Official and personal documents at the Australian War Memorial in Canberra allow the story of the fall of Rabaul to be put together. There are some curious revelations. In a 'most secret' letter dated 26 June 1941, Coast Defence Survey enquired about 'naval representation'. It was not until 28 October that Brigadier Basil Morris wrote that this was 'being reviewed.' That seems extraordinarily dilatory considering that there were 15,000 troops in Malaya by October 1941. Did the dreadful unpreparedness lead to one theatre of war being reinforced at the expense of another?

In expectation of naval reinforcements beach electric lights, both battery operated and power operated from a petrol motor generator, were suggested. A reply was to be sent by Air Mail. Even to the last there seemed to be a primitive lack of urgency, an air of wait and see.

In response to a cipher message of the 2nd of December 1941, some militia personnel were got ready to sail. The sender of the message ominously insisted: 'Not repeat not A.I.F. personnel.' It seems a curious request.

These are quibbles in the face of overwhelming disaster.

Japanese bombing raids began on the 4th of January 1942, and, from then on, the South Seas Force drew inexorably nearer and nearer. On January 20 one hundred and twenty Japanese aircraft bombed Rabaul. On January 22 forty five Japanese fighters and dive bombers silenced the Praed Point battery. The order came to move. The enemy convoy was in sight.

The men who faced odds of seventeen to one on January 23 included Jack the stonemason, some clerks, a barrister, an insurance inspector, a doctor, a farmer, a manager, an articled law clerk, a pharmaceutical chemist, a bank teller, an accountant, some salesmen, a drainer, a printer, a student, a fisherman, a hosiery operator, a bookeeper, a mantle manufacturer, a furniture designer, a hotel employee and a truck driver. They were all expendable.

Miss Doris McRae was of course proved to be correct. Aerial photographs, those modern weapons of war that she had feared, were used by the Japanese as the basis for planning the attack.

In Frankston on Friday night, January 23, 'the married ladies repeated their most successful concert on behalf of Red Cross funds...the choruses were rich with true patriotic spirit.' They rendered Land of Hope and Glory, There'll Always Be An England, and Rule Britannia.
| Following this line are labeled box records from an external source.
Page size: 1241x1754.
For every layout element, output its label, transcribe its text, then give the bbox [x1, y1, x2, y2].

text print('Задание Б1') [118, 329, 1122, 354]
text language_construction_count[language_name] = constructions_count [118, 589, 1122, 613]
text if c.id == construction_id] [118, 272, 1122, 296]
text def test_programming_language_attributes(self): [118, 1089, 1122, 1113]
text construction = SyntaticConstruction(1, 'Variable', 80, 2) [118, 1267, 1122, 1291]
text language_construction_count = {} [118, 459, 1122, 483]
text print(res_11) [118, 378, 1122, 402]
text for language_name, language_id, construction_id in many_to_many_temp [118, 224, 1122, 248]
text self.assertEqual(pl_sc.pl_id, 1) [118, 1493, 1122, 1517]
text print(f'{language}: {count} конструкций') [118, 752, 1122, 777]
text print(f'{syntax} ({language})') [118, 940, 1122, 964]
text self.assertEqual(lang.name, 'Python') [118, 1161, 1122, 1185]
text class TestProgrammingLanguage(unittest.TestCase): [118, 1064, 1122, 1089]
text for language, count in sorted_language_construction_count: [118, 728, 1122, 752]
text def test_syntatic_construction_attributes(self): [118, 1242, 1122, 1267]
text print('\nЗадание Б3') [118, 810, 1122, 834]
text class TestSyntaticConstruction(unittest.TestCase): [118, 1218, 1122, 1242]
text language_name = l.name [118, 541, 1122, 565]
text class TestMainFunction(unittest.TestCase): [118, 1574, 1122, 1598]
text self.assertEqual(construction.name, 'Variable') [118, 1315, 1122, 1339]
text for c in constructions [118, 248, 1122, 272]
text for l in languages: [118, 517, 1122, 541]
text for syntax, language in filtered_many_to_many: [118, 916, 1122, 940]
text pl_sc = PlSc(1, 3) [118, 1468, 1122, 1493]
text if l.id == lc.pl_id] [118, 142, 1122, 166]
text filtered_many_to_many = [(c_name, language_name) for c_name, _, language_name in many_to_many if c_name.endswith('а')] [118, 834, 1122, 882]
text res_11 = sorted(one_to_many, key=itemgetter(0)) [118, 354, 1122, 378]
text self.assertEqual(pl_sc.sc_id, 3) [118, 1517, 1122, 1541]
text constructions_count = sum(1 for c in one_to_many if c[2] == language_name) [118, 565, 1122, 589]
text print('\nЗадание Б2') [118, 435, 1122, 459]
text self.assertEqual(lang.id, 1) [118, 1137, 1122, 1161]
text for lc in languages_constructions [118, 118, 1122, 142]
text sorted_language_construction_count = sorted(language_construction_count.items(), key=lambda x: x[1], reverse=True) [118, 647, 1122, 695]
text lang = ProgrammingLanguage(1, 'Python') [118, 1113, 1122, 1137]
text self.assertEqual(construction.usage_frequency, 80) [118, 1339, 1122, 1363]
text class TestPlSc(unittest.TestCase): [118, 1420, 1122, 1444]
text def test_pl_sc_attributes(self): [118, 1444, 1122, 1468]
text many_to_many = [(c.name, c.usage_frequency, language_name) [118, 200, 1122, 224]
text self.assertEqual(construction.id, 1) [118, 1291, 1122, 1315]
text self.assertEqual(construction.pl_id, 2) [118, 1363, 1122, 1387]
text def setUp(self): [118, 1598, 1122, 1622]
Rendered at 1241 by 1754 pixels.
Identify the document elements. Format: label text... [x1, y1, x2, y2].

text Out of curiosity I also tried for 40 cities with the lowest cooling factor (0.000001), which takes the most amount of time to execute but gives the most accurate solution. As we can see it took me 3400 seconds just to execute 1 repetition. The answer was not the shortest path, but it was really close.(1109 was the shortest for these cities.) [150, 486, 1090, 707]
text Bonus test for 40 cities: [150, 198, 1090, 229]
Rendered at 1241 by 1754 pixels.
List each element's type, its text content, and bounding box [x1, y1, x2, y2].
Jack and his mates were dead, dying, retreating, or surrendering on that day. A few had been buried alive under a gun emplacement on 22 January. When the order came, EVERY MAN FOR HIMSELF, some escaped west and south and some turned back and surrendered. Some escaped and then surrendered, only to be massacred at Tol plantation.

An organised evacuation would have been possible. Apparently it was considered permissible for officials in Australia to abandon or withdraw their support, that is, to show, privately, a 'defeatist' attitude - or did they rationalise it as a 'realistic' attitude - but forbidden for the fighting men, facing danger and completely outnumbered, to have a rational fall back strategy.